My cousins in Berhampur who were active in student’s politics were constantly advised (read admonished) to play safe because murders became common. Campus violence was always sudden, unexpected, and often beyond the control of the authorities. Berhampur became the Badlands. The city was divided between two major groups. The youths were probably looking up to a Big Brother figure amid the political chaos of the late seventies. There was simmering anti-establishment angst which eventually gave Pratap Swain the gangster glamour.

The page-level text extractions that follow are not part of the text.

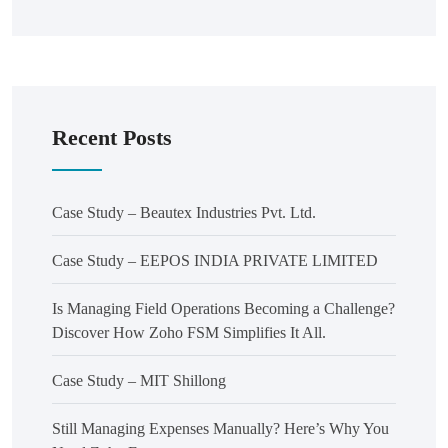
Recent Posts
Case Study – Beautex Industries Pvt. Ltd.
Case Study – EEPOS INDIA PRIVATE LIMITED
Is Managing Field Operations Becoming a Challenge?
Discover How Zoho FSM Simplifies It All.
Case Study – MIT Shillong
Still Managing Expenses Manually? Here’s Why You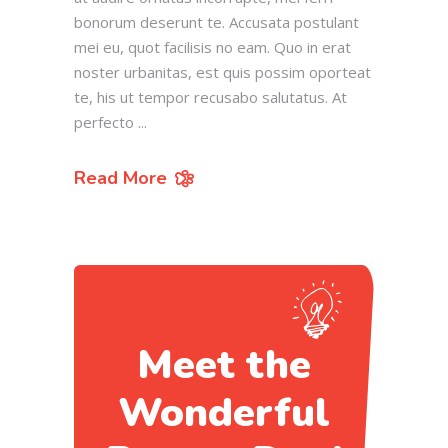
bonorum deserunt te. Accusata postulant
mei eu, quot facilisis no eam. Quo in erat
noster urbanitas, est quis possim oporteat
te, his ut tempor recusabo salutatus. At
perfecto
Read More
Meet the
Wonderful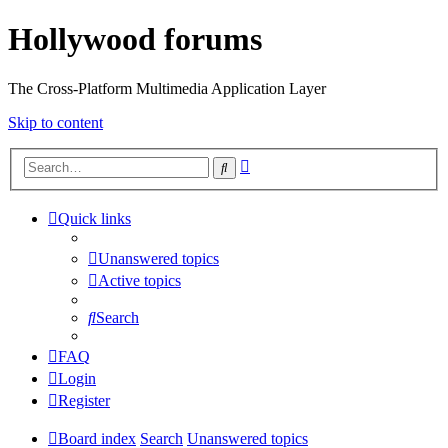
Hollywood forums
The Cross-Platform Multimedia Application Layer
Skip to content
Advanced
Search
search
Quick links
Unanswered topics
Active topics
Search
FAQ
Login
Register
Board index
Search
Unanswered topics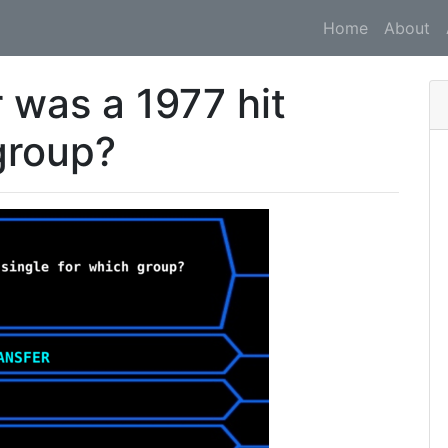
Home
About
was a 1977 hit
group?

Fables are galore, almost like folktales about his doings, many of them apocryphal and pure bogus. But the stories enthralled everyone. They had a hero in him –an almost mythic status. Godfather for some and Robinhood for others. But what exasperated me is that the media was completely silent about his misdoings. This was the same period when the Pathan Brothers, the Vardarajans, the Kaskars were fighting for turfs in Bombay. The tumultuous times had something to do with the rise in crime and crime lords in cities. They were deified, filmed, hero-worshipped so much that the next best transition for all of them was “social work” to gain legitimacy. Legitimate power and pelf.
Such was Pratap Swain’s rise in power circles that at one point, it is said, he was openly protecting (brushing shoulders & ringfencing in public) the Chief Ministers and Ministers in Ganjam and even those in Bhubaneswar. The Kataki gangsters were no match for the aura and raw power of Pratap. But alongside his own clan was planning a deadly coup. With power comes incautiousness and recklessness.
His death was gory, violent and on the road. Divine justice once again reassured that it touches everyone at the right time, whoever it may be. Someone has said that criminals do not die at the hands of the law. They die at the hands of other men. But what amazes me is our latent streak of criminality which manifests in hero-worshipping downright history sheeters and anti-socials. If they are anti-socials, why do we gawk at them in admiration? Is it because dark lurks in all of us and attracts us?